У меня была почечная колика, а тут сын, Павлик, должен был поступать в институт, – я ей сказала: потом придешь!
Потом она и пришла – и меня по «скорой» в больницу. В палате говорили: «Индианку привезли – желтая и волосы темные». Какая-то пациентка засуетилась. Воды принесла и сестру заставила мне укол сделать. Я заснула, а утром благодарю ту женщину – она маленькая, подвижная, чуть хромает. На мою благодарность отозвалась неожиданно:
– Ну что вы! Вас вот привезли, а я уснуть не могла, что-то разволновалась. Родственников вспомнила. Юлика Даниэля. Лару…
Ну конечно же, Юлика ждал сюрприз, он навестить пришел меня – и вдруг: Алка? А ты что тут делаешь, и так далее. Шестиюродные.
С Аллой я потом встречалась, обожгло меня ее узнавание. Да нет, никаких признаков ясновидения не наблюдалось. Что ж это было? Не знаю. Но разве мы были похожи? Лара – Юлий – я?
«Что я могу для вас сделать?»
Вынимаю из шкафа пачку желтых стертых газет 1966 года – отечественная печать по поводу процесса. Что стоят сегодня старая ненависть и злоба? И клевета. Сейчас они не стоят ни комментария, ни ответа. Но я отвечаю сейчас лишь одной газете, «Вечерней Москве».
«Не найдется сегодня в Москве, в стране человека, который всем сердцем не одобрит справедливого приговора, вынесенного подлым двурушникам и предателям интересов Родины».
Подпись… Впрочем, подпись я опущу, она уже ничего не значит. Тем не менее у меня по-прежнему есть основания объявить этим словам войну. Они есть ложь не только о Синявском и Даниэле. Они оболгали людей Москвы, людей страны. Ибо настала пора сказать, сколько горячего сочувствия выплеснулось наружу и сколько поддержки двум подсудимым было в этой стране: море, великое людское море.

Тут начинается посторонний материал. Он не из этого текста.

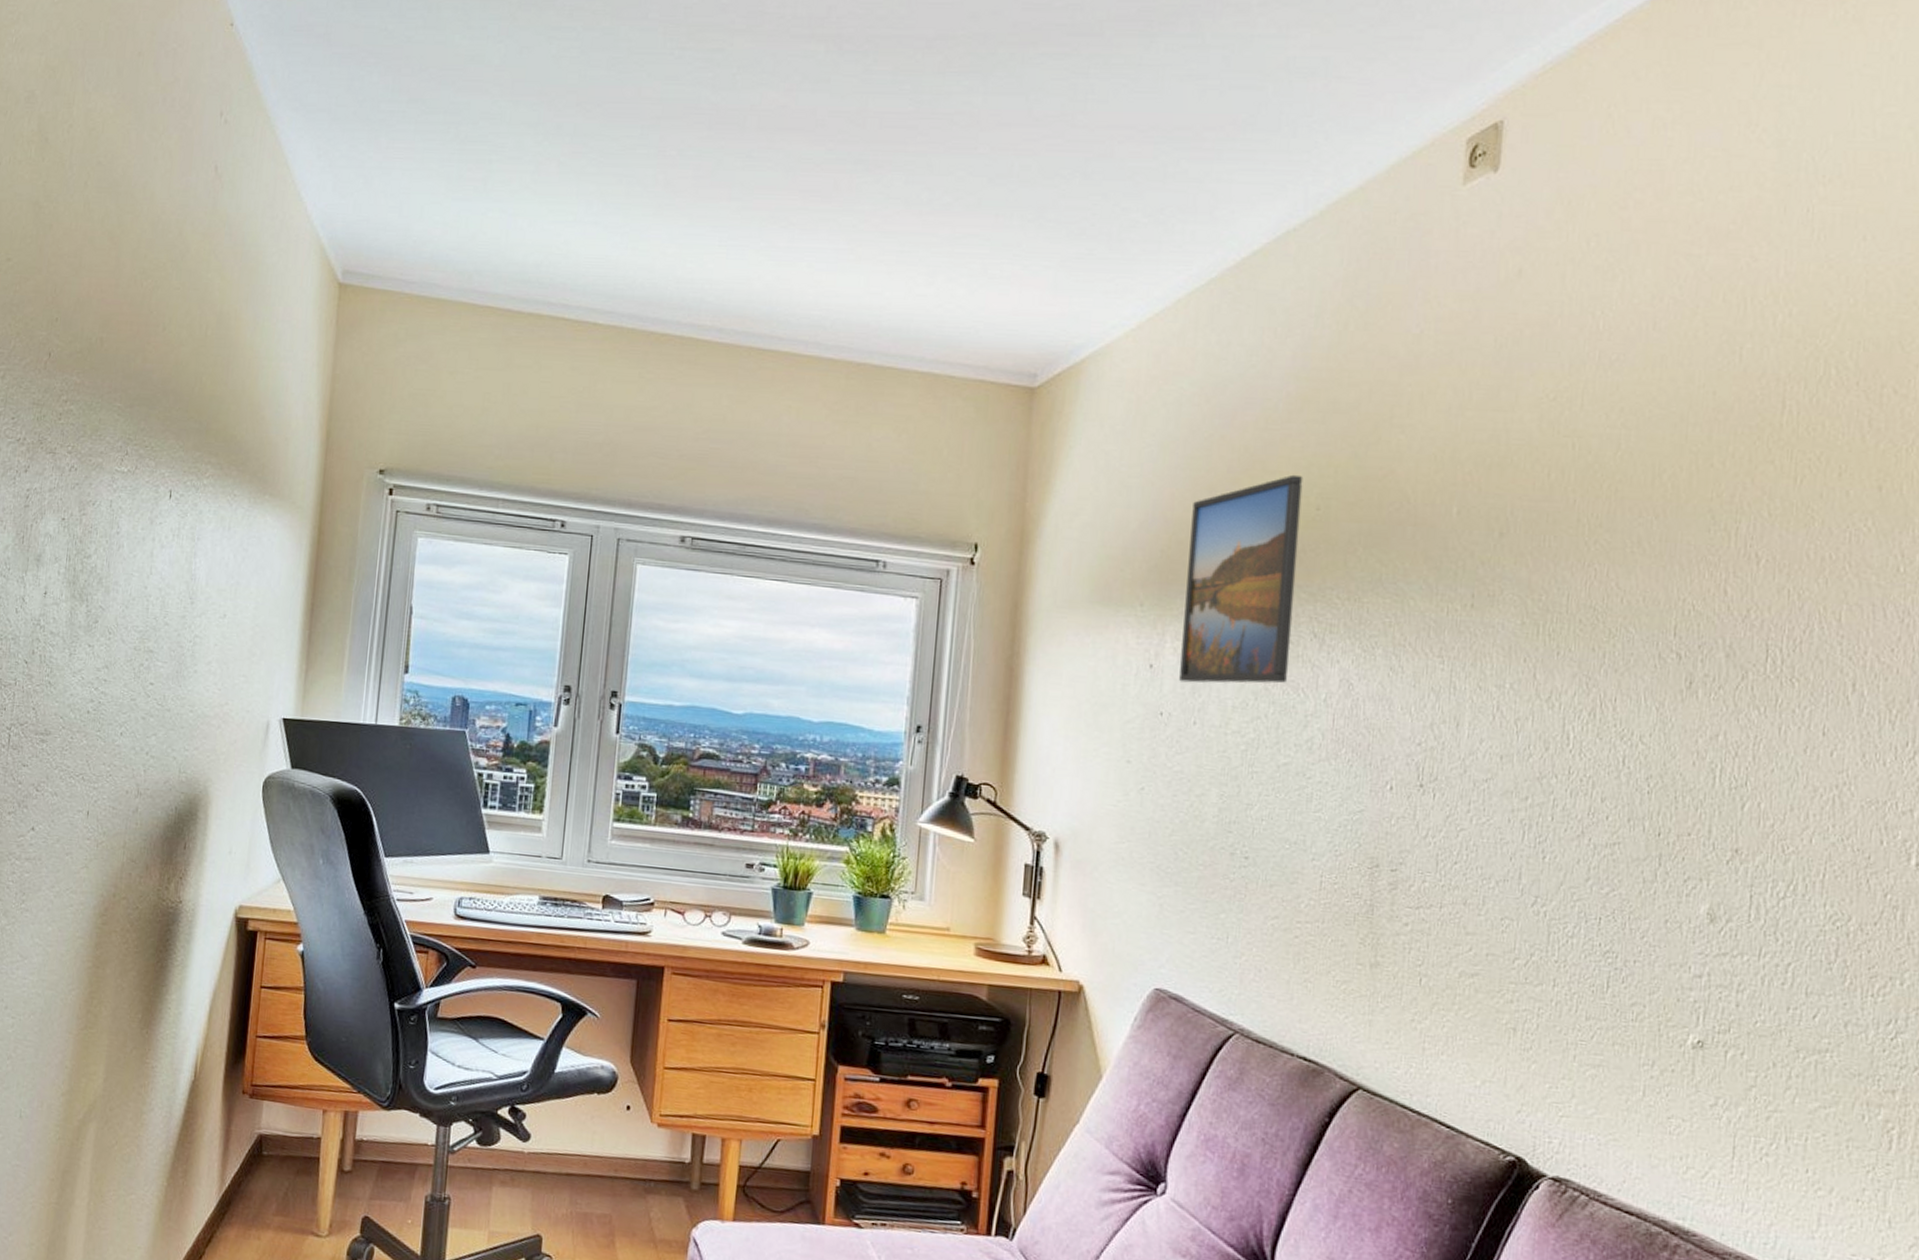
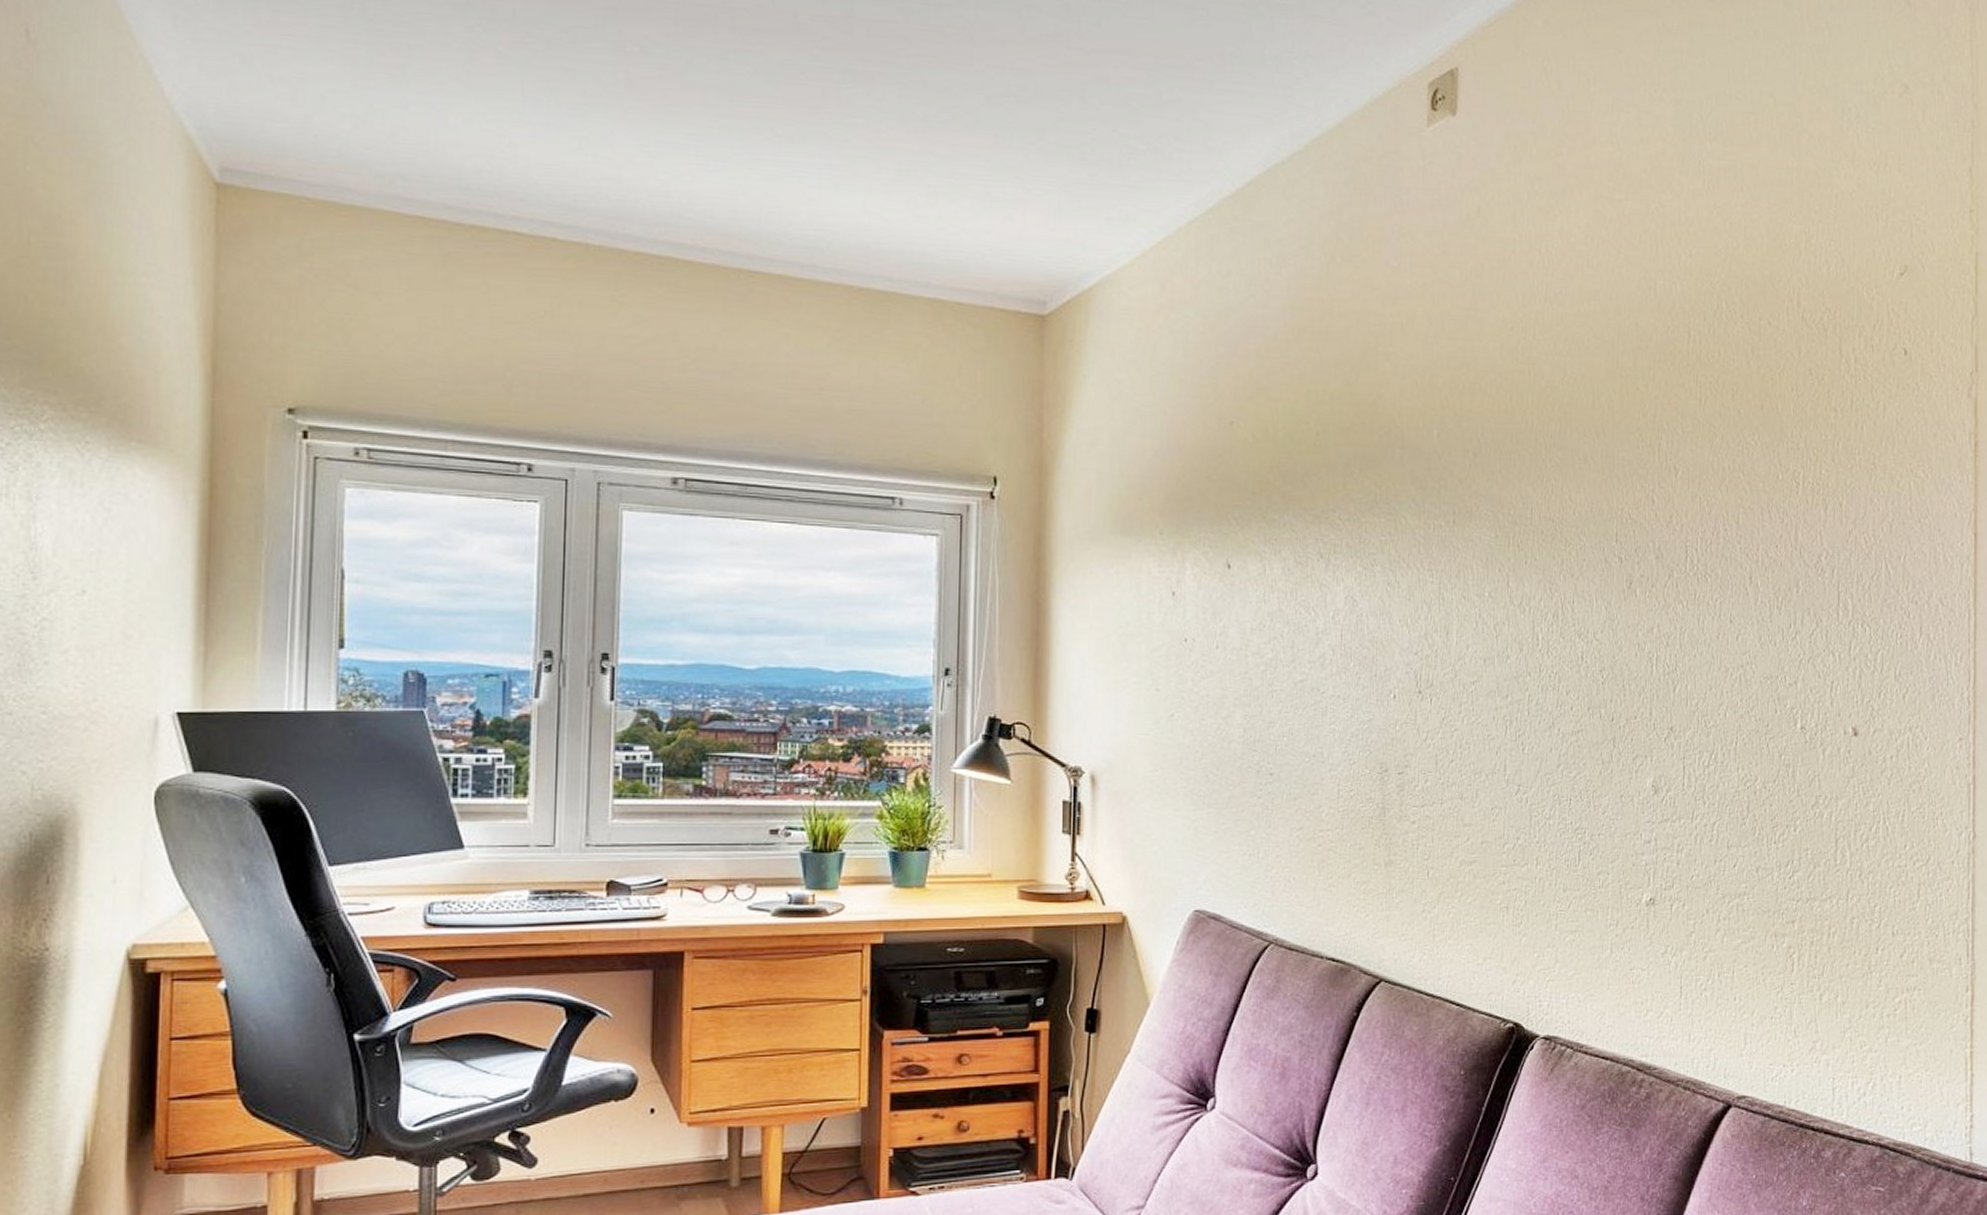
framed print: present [1179,474,1304,684] -> none [1201,401,1303,608]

Это было во время суда, это было после суда, это было потом. Жизнь Юлия была согрета людским участием, свидетельствую об этом и прошу учесть мои свидетельские показания.
Это было в Москве, в Таллине, в Ереване. Это было в Дагестане и в Вильнюсе. Узнавая Юлия, люди словно отдавали ему тайную честь: рукопожатием, взглядом, улыбкой.
В пору процесса в защиту Синявского и Даниэля раздалось множество голосов. Были голоса Арагона и Грэма Грина, но и у нас нашлись отважные души, не дрогнувшие перед риском.
Шестьдесят два литератора подписали письмо в их защиту. Из них выбираю лишь пять имен: Аркадий Анастасьев, Александр Аникст, Нея Зоркая, Инна Соловьева, Михаил Шатров. Отбор несправедлив, писать нужно обо всех. Но я говорю лишь о людях театра, об актерах, режиссерах, художниках. Их имена громки. Или мало известны. Или же неизвестны вам совсем. Театр отвечал Юлию любовью на его любовь к театру. Может быть, за противостояние, за то, что отстоял достоинство свое и наше.
Помню «Доброго человека из Сезуана». Вырвавшись из Калуги, Юлий отправился на Таганку, Высоцкому передал записку. В антракте позвали за кулисы. Высоцкий стоял у гримировального столика, напрягся в ожидании, полетел навстречу входящему:
– Юлий!
Обнимались молча, все ясно без слов. Живой, вернулся… Снова встретились.
Как-то в БДТ после спектакля (мы уже уходили) подошли актеры: «Извините, вам нужно расписаться». Да так серьезно! Повели куда-то, где низкие своды сплошь в цветных автографах.
– Распишитесь.
Юлий колебался. Были случаи, когда за контакты с ним кто-то откуда-то сверху взыскивал. И кто-нибудь, не дождавшись взысканий, пугался знакомства. Но так было раза два, не больше. Представляясь, он говорил «Юлий Маркович», а фамилию не называл, боялся перепугать и тем поставить в неловкое положение. Все было, и к одному театральному художнику в дом явились однажды статисты в штатском: «Вчера вы гостей собирали, почему принимали Даниэля?» – но нарвались на грубость, художники это умеют.